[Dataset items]
<<<<

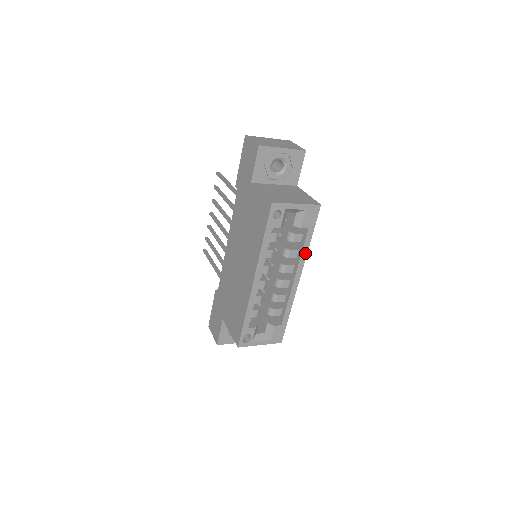
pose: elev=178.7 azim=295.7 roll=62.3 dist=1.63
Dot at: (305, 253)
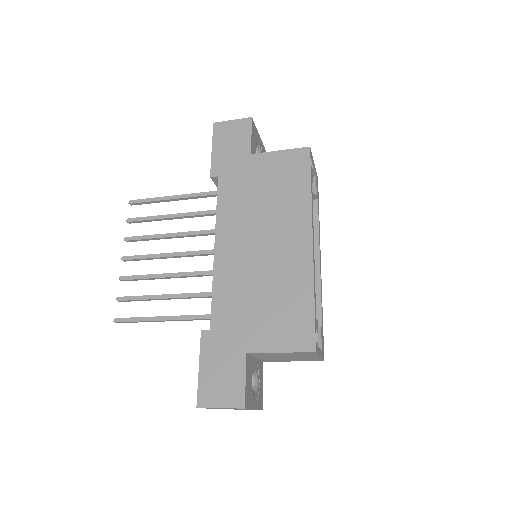
Dot at: (319, 229)
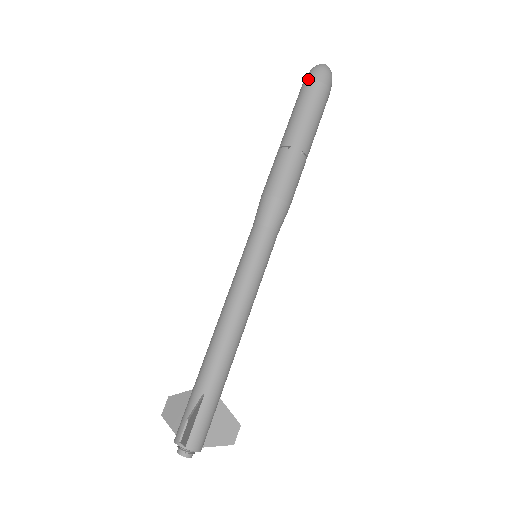
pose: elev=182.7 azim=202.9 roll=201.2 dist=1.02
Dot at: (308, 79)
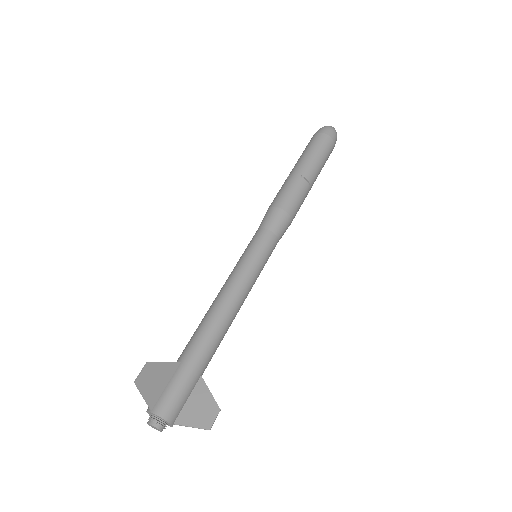
Dot at: (313, 136)
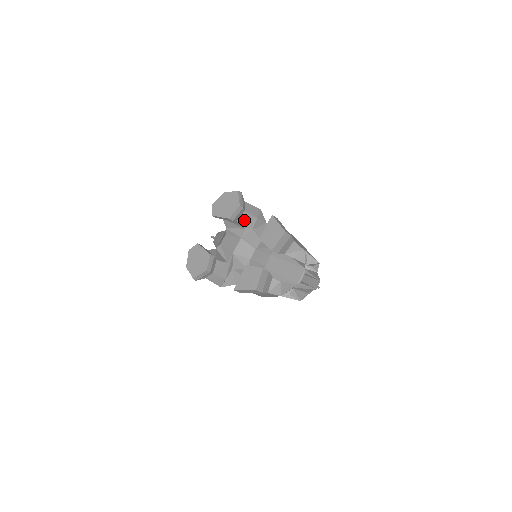
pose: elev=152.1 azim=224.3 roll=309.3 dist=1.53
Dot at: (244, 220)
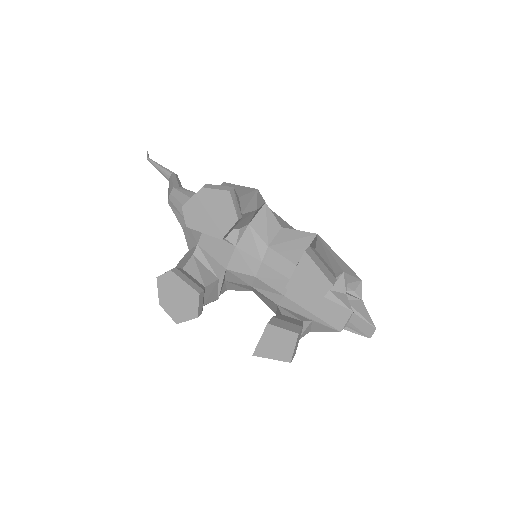
Dot at: (239, 222)
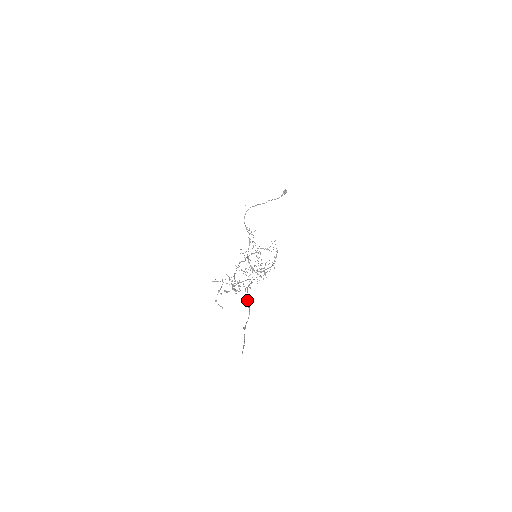
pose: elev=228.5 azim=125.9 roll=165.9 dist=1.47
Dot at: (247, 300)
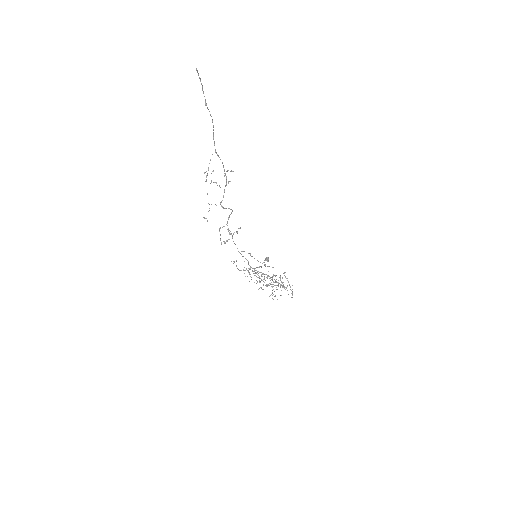
Dot at: occluded
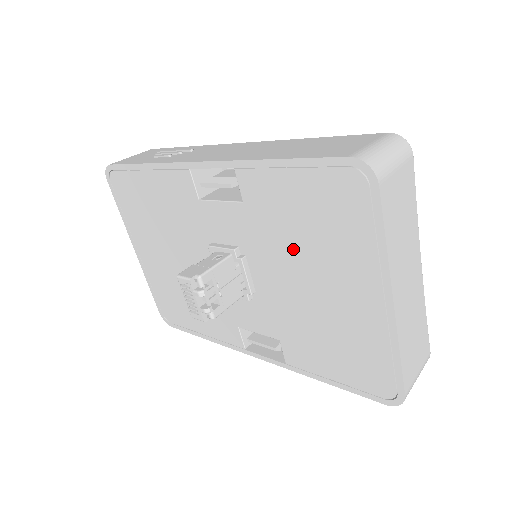
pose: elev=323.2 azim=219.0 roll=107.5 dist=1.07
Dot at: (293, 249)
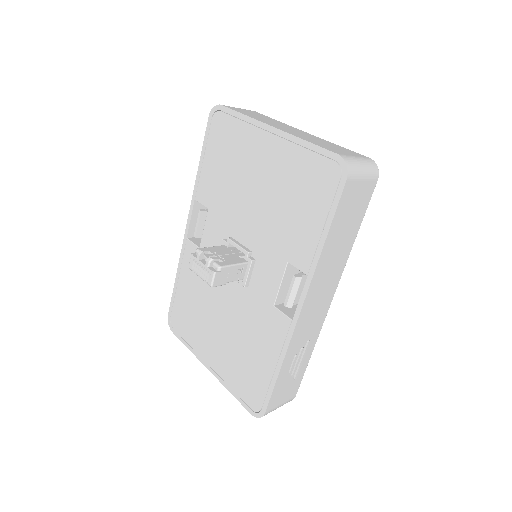
Dot at: (235, 188)
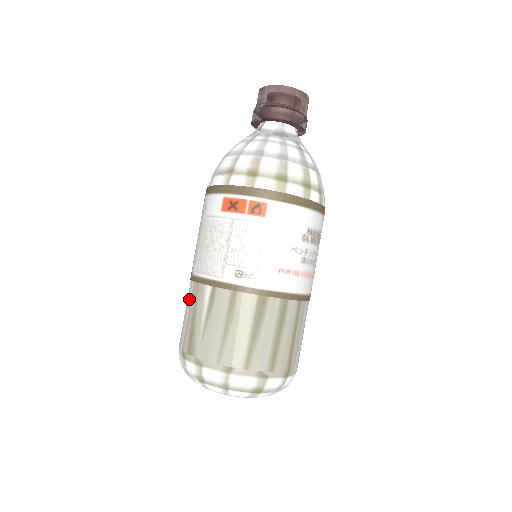
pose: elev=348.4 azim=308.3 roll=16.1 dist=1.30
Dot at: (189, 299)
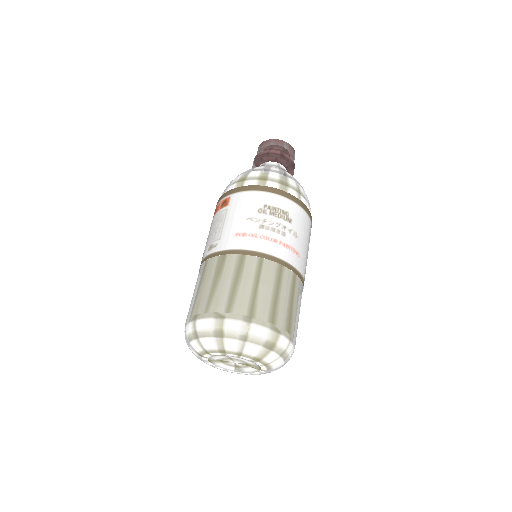
Dot at: occluded
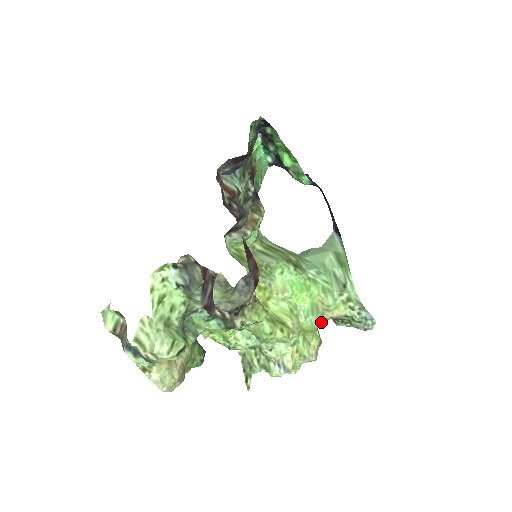
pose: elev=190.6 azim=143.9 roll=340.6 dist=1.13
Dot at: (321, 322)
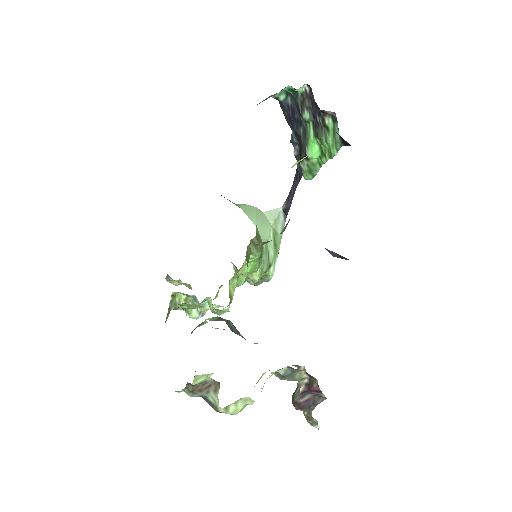
Dot at: occluded
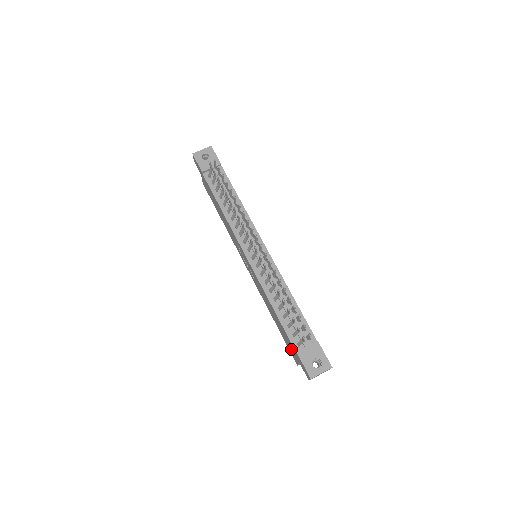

>>>>

Print every line of the material above with nothing altered, omitting the pictures.

Finished task:
pose: elev=178.7 azim=295.7 roll=62.3 dist=1.63
Dot at: (305, 253)
Dot at: (319, 229)
pose: elev=182.7 azim=202.9 roll=201.2 dist=1.02
Dot at: (308, 79)
Dot at: (313, 136)
pose: elev=152.1 azim=224.3 roll=309.3 dist=1.53
Dot at: (244, 220)
Dot at: (239, 222)
pose: elev=228.5 azim=125.9 roll=165.9 dist=1.47
Dot at: (247, 300)
Dot at: occluded
pose: elev=323.2 azim=219.0 roll=107.5 dist=1.07
Dot at: (293, 249)
Dot at: (235, 188)
pose: elev=348.4 azim=308.3 roll=16.1 dist=1.30
Dot at: (189, 299)
Dot at: occluded
pose: elev=190.6 azim=143.9 roll=340.6 dist=1.13
Dot at: (321, 322)
Dot at: occluded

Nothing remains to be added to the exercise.